* _Task requirements_
Your task is to print, exactly and only, the lines from the start of the entries below through the line with "FLOWER COLOR: Most". Include both ends, but skip the pictures.

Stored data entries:
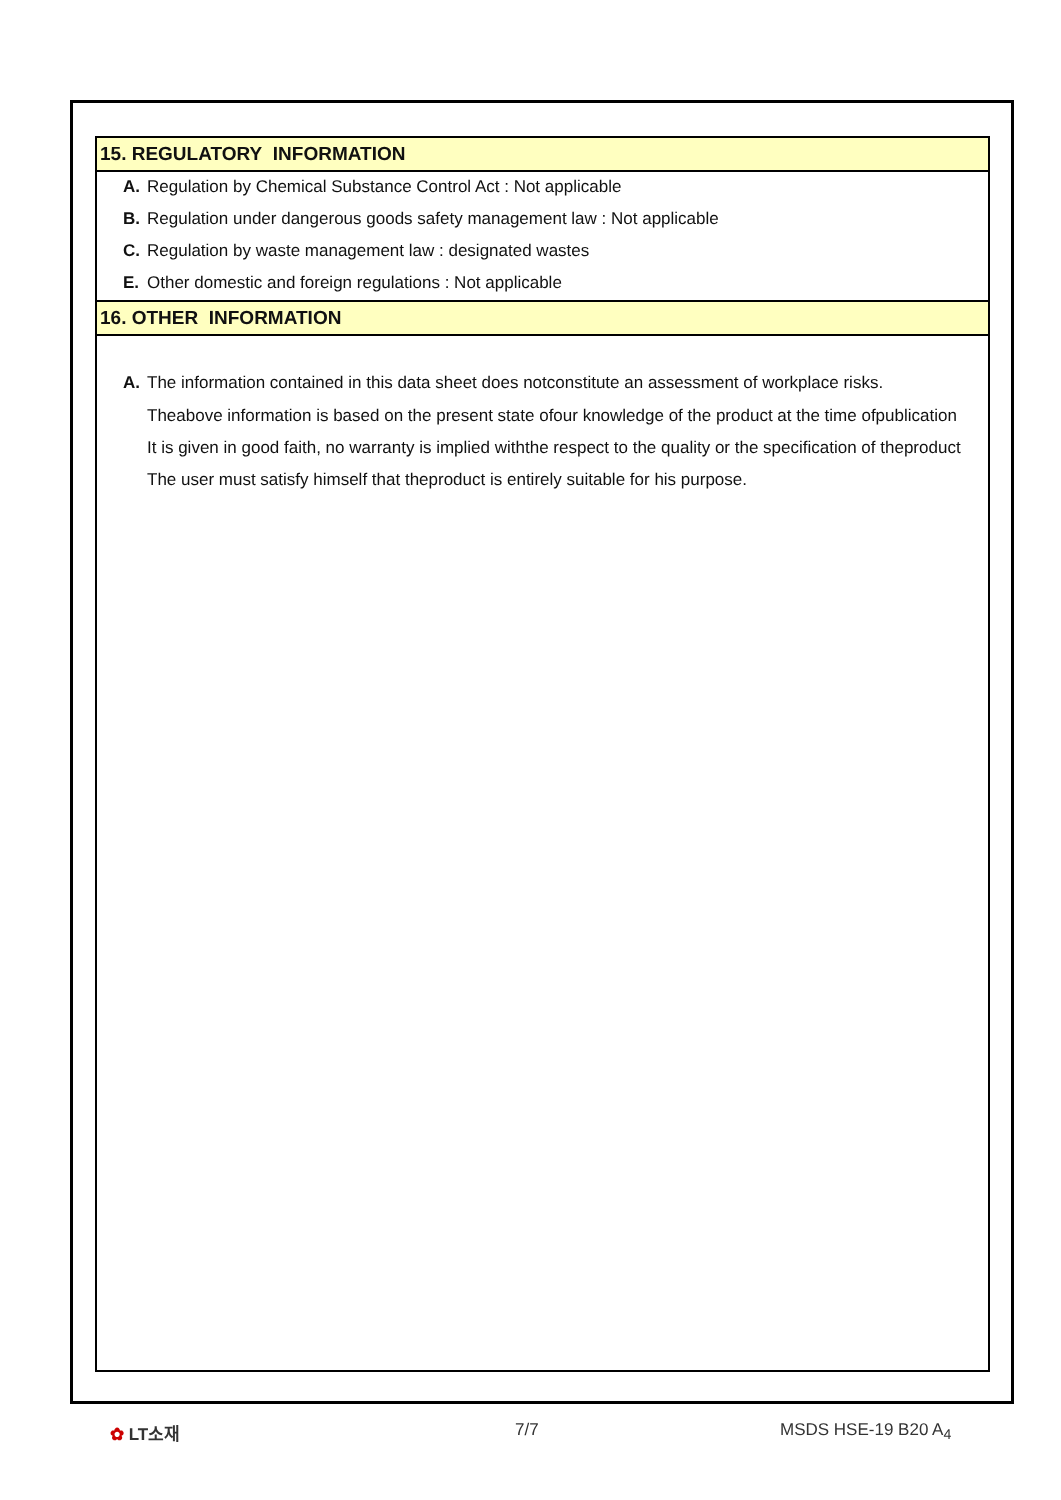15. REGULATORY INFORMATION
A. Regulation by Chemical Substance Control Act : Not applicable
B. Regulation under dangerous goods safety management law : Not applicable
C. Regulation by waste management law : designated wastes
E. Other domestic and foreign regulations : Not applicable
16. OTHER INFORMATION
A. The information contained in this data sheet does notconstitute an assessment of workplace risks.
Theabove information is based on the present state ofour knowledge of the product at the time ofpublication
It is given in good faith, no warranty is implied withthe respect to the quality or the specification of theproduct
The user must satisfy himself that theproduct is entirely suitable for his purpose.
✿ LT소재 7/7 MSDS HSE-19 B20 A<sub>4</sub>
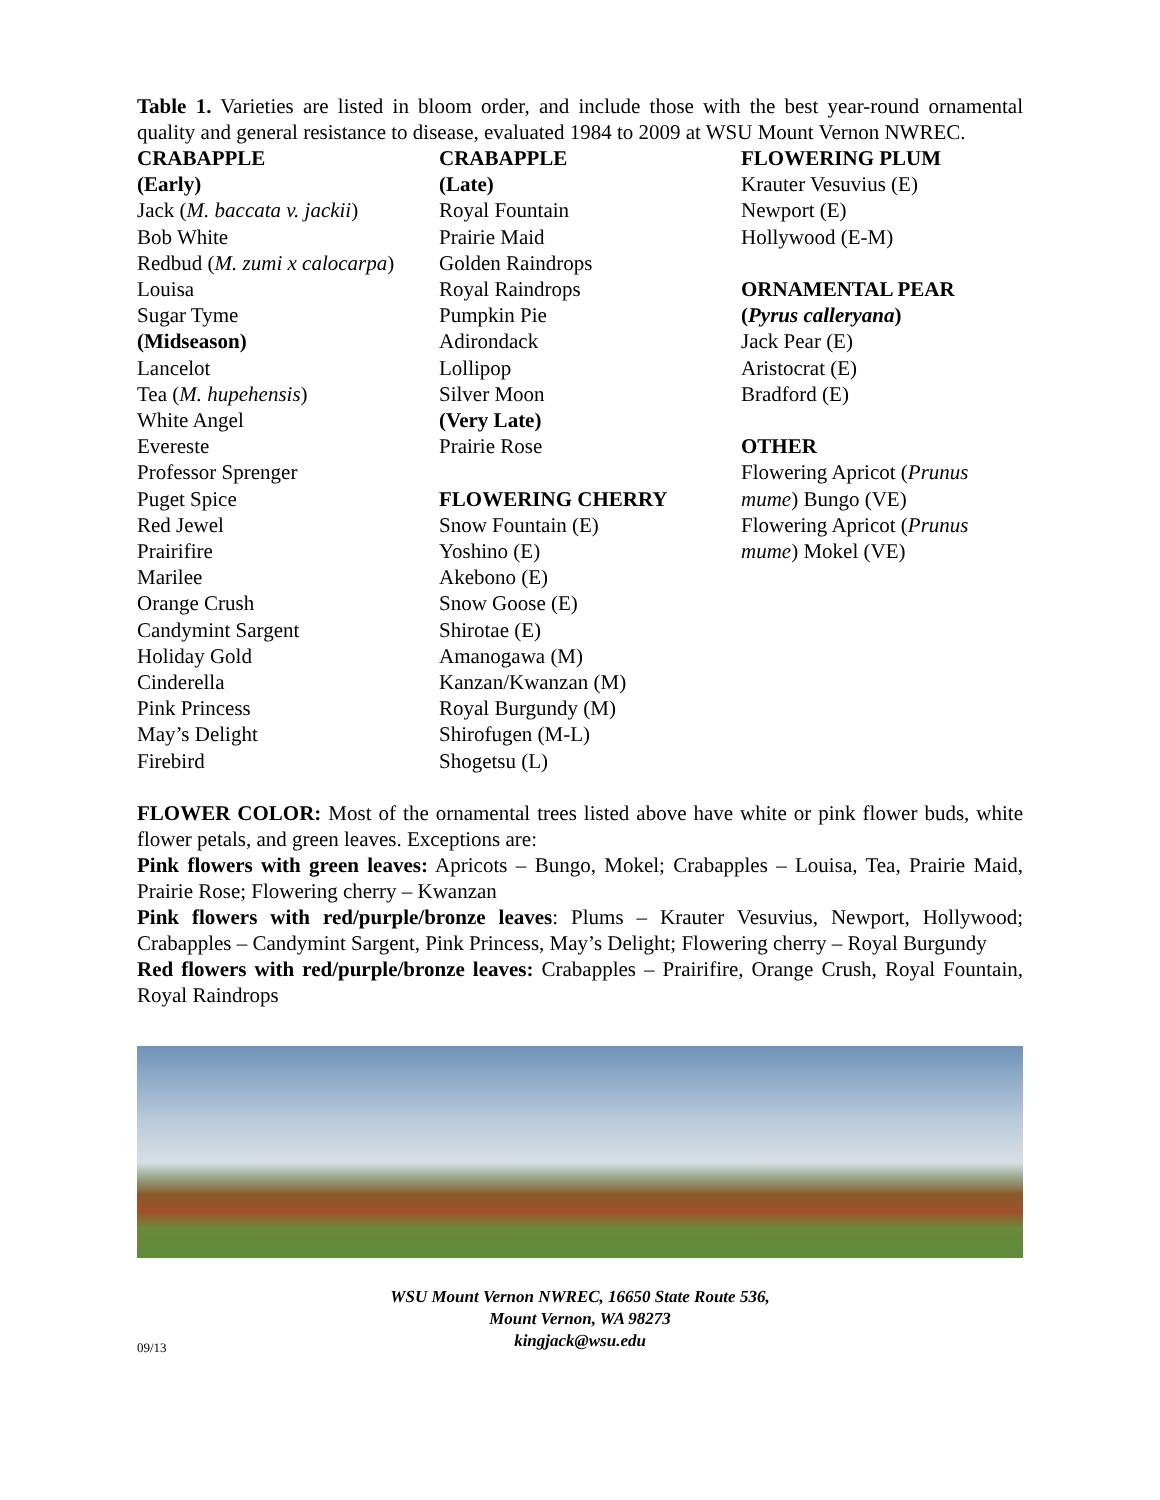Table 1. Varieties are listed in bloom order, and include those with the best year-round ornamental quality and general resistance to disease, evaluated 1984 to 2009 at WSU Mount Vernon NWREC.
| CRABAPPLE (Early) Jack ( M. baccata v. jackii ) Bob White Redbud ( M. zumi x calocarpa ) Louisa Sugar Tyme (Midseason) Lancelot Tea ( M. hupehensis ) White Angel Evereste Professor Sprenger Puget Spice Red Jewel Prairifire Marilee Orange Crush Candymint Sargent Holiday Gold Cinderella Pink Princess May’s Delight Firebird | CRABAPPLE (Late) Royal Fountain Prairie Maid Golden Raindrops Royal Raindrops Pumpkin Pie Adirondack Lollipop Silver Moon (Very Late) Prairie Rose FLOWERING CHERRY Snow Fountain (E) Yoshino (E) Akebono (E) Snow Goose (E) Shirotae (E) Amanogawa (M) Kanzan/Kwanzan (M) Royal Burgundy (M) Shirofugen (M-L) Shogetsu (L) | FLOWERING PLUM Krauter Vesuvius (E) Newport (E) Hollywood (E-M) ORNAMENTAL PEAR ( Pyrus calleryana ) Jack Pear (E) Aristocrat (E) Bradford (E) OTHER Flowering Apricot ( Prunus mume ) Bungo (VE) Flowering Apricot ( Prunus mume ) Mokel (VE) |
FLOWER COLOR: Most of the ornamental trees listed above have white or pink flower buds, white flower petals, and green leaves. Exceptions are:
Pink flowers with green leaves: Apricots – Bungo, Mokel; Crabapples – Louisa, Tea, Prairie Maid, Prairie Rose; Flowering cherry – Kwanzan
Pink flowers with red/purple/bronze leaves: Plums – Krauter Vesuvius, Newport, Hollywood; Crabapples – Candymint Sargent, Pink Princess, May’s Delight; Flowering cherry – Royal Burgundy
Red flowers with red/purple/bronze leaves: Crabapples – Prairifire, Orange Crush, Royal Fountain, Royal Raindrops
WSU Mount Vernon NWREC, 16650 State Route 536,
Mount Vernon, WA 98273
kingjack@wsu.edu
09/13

* _Task result_
15. REGULATORY INFORMATION
A. Regulation by Chemical Substance Control Act : Not applicable
B. Regulation under dangerous goods safety management law : Not applicable
C. Regulation by waste management law : designated wastes
E. Other domestic and foreign regulations : Not applicable
16. OTHER INFORMATION
A. The information contained in this data sheet does notconstitute an assessment of workplace risks.
Theabove information is based on the present state ofour knowledge of the product at the time ofpublication
It is given in good faith, no warranty is implied withthe respect to the quality or the specification of theproduct
The user must satisfy himself that theproduct is entirely suitable for his purpose.
✿ LT소재 7/7 MSDS HSE-19 B20 A<sub>4</sub>
Table 1. Varieties are listed in bloom order, and include those with the best year-round ornamental quality and general resistance to disease, evaluated 1984 to 2009 at WSU Mount Vernon NWREC.
| CRABAPPLE (Early) Jack ( M. baccata v. jackii ) Bob White Redbud ( M. zumi x calocarpa ) Louisa Sugar Tyme (Midseason) Lancelot Tea ( M. hupehensis ) White Angel Evereste Professor Sprenger Puget Spice Red Jewel Prairifire Marilee Orange Crush Candymint Sargent Holiday Gold Cinderella Pink Princess May’s Delight Firebird | CRABAPPLE (Late) Royal Fountain Prairie Maid Golden Raindrops Royal Raindrops Pumpkin Pie Adirondack Lollipop Silver Moon (Very Late) Prairie Rose FLOWERING CHERRY Snow Fountain (E) Yoshino (E) Akebono (E) Snow Goose (E) Shirotae (E) Amanogawa (M) Kanzan/Kwanzan (M) Royal Burgundy (M) Shirofugen (M-L) Shogetsu (L) | FLOWERING PLUM Krauter Vesuvius (E) Newport (E) Hollywood (E-M) ORNAMENTAL PEAR ( Pyrus calleryana ) Jack Pear (E) Aristocrat (E) Bradford (E) OTHER Flowering Apricot ( Prunus mume ) Bungo (VE) Flowering Apricot ( Prunus mume ) Mokel (VE) |
FLOWER COLOR: Most of the ornamental trees listed above have white or pink flower buds, white flower petals, and green leaves. Exceptions are:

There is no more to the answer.